In the room that had been the maids’ room Mrs Digby-Hunter wept as her mind went back through the years of her marriage and then, still weeping, she left the room and descended the back stairs to the kitchen. To her husband she said that it was all her fault; she said she was Sorry. She had knitted and put down bulbs, she said, and in the end a boy had died. Two girls had hated her because in her easy-going way she had held her peace, not wanting to know. Loyalty and devotion, said Mrs Digby-Hunter, and now a boy was dead, and her husband with a sack over his head would be taken from Milton Grange and later would have sessions with a prison psychiatrist. It was all her fault. She would say so to the reporters when they came. She would explain and take the blame, she would come up to scratch as a wife.

Her husband and Sergeant Wall and Mr Beade looked at Mrs Digby-Hunter. She stood in the centre of the kitchen, one hand on the table, a stout woman in a blue-and-pink dress, weeping. The tragedy had temporarily unhinged her, Sergeant Wall thought, and Mr Beade in irritation thought that if she could see herself she’d go somewhere else, and her husband thought that it was typical of her to be tiresomely stupid at a time like this.
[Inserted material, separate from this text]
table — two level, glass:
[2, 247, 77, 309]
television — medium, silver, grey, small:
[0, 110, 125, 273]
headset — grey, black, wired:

She went on talking: you couldn’t blame them for hating her, she said, for she might have prevented death and hadn’t bothered herself. In a bedroom in Wales she should have wept, she said, or packed a suitcase and gone away. Her voice continued in the kitchen, the words pouring from it, repetitiously and in a hurry. The three men sighed and looked away, all of them thinking the same thing now, that she made no sense at all, with her talk about putting down bulbs and coming up to scratch.

Raymond Bamber and Mrs Fitch

For fifteen years, ever since he was twenty-seven, Raymond Bamber had attended the Tamberleys’ autumn cocktail party. It was a function to which the Tamberleys inclined to invite their acquaintances rather than their friends, so that every year the faces changed a bit: no one except Raymond had been going along to the house in Eaton Square for as long as fifteen years. Raymond, the Tamberleys felt, was a special case, for they had known him since he was a boy, having been close friends of his father’s.

Raymond was a tall man, six foot two inches, with spectacles and a small moustache. He was neat in all he did, and he lived what he himself referred to as a tidy life.

‘I come here every year,’ said Raymond at the Tamberleys’, to a woman he had not met before, a woman who was tall too, with a white lean face and lips that were noticeably scarlet. ‘It is an occasion for me. almost, like Christmas or Easter. To some extent, I guide my life by the Tamberleys’ autumn party, remembering on each occasion what has happened in the year gone by.’

‘My name is Mrs Fitch,’ said the woman, poking a hand out for a drink. ‘Is that vermouth and gin?’ she inquired of the Tamberleys’ Maltese maid, and the maid agreed that it was. ‘Good,’ said Mrs Fitch.